- **Passage provided**
╭──
This post originally appeared on Red, White and Brown’s newsletter on Substack (Issue #75 sent on Sept. 12, 2024).

By Vignesh Ramachandran

During Tuesday night’s presidential debate between former President Donald Trump and Vice President Kamala Harris, Trump responded to a moderator question about border security by claiming immigrants in Springfield, Ohio, are “eating dogs,” “eating the cats” and “eating the pets of the people that live there.”

That claim has been debunked. It is not true. It’s indicative of the ridiculous spread of misinformation through memes on social media and politicians that wish to capitalize on that xenophobia. (PBS NewsHour’s William Brangham did an excellent report on what is actually happening in Springfield, with the growth of the city’s Haitian population.)

But as NPR reported, that now-infamous line is nothing new: Language about food has long othered immigrants in the U.S. — everything from the garlic Italian immigrants use in their cooking to the use of beans in Mexican diets. NPR linked to a piece from Jean Rachel Bahk, who writes in the Inlandia literary journal: “The dog-eating stereotype has historically been utilized to belittle Asians and Asian immigrants as well as to justify imperialistic pursuits of Asian countries….”

It’s just more of the same-old “perpetual foreigner” stereotypes, whether about Asian communities, or in this case, Haitians.

But it got me thinking about my own experiences, as most kids from immigrant families have some sort of “lunchbox moment” — so much so it has become a trope. I’ll oblige: I mostly took PB&J or egg-salad sandwiches, me mostly preferring the Doritos and gummy fruit snacks in my lunch box. As a vegetarian, the hot-lunch options in 1990s elementary cafeterias were dire, so my dad would sometimes stop by school with a surprise delivery of Taco Bell spicy tostadas, so I wouldn’t feel left out of an occasional hot lunch.
╰──
- **Stated exercise A**
Revise the part of the Substack post that opens with "This post originally" and closes with "city’s Haitian population.)", replacing "presidential debate" with "televised debate".
- **Stated exercise B**
Write a continuation of the Substack post, picking up after its final sentence.
The lines after this point come from a separate source.

- **Data block**
╭──
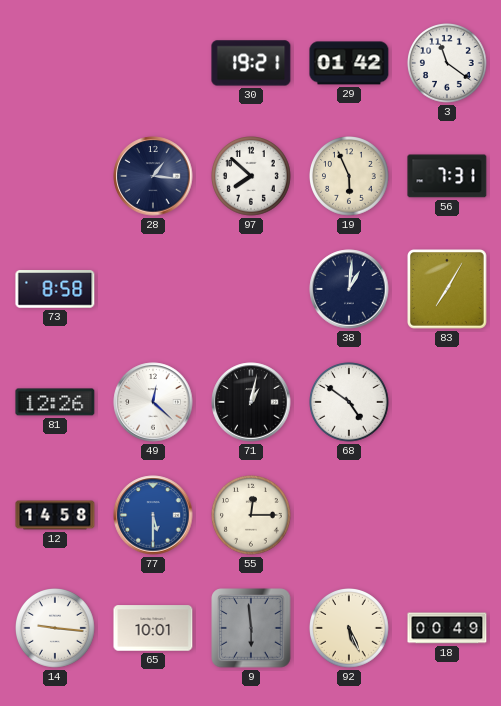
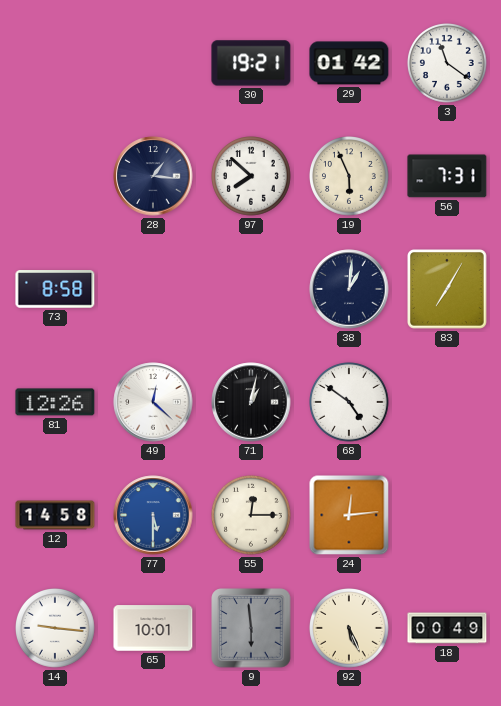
24: none -> 12:14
╰──
- **Task result A**
This post originally appeared on Red, White and Brown’s newsletter on Substack (Issue #75 sent on Sept. 12, 2024).

By Vignesh Ramachandran

During Tuesday night’s televised debate between former President Donald Trump and Vice President Kamala Harris, Trump responded to a moderator question about border security by claiming immigrants in Springfield, Ohio, are “eating dogs,” “eating the cats” and “eating the pets of the people that live there.”

That claim has been debunked. It is not true. It’s indicative of the ridiculous spread of misinformation through memes on social media and politicians that wish to capitalize on that xenophobia. (PBS NewsHour’s William Brangham did an excellent report on what is actually happening in Springfield, with the growth of the city’s Haitian population.)

- **Task result B**
But on the handful of times I took something Indian, my experiences were surprisingly mostly positive in my suburban upbringing. (I don’t have a compelling lunchbox moment.) One of my third-grade classmates actually kept asking me for my mom’s vegetable biriyani recipe, after we served it during an India heritage day at school. Only once did an annoying classmate in middle school gawk at my green mint-chutney sandwich, calling it “moldy cheese.” I, flustered with the uncultured boy, told him to shut up, and I still ate the delicious lunch.

I have always loved Indian food — the South Indian dishes native to my family that remain like comfort food to me, as well as North Indian cuisine, especially dal makhani with a crispy paratha.

So when politicians with big platforms continue to poke at immigrant communities, who continue to bring a beautiful array of foods to the U.S., I can’t help but reiterate how dang proud I am of my ancestral recipes: The nuanced flavors of Indian spices bring complexity and layering to food — so much so spices have long created global demand and shaped the world’s travel trajectory.

This week reminded me of my spicy take on the topic of Indian restaurants across the U.S.

Indian food deserves to be fancy and creative in America

Over the years, I’ve heard several Indian American peers, relatives and aunties/uncles say: “I’d never go buy outside Indian food.” “$15 for a dosa, why?” “We can just make it at home!”

I’m here to say: That’s way too simplistic to write it off. I absolutely love eating Indian food out and here’s why.

If one can drop $100+ for their family at The Melting Pot for fondue or some hip brunch spot for ricotta pancakes, why cringe to support Indian American small businesses?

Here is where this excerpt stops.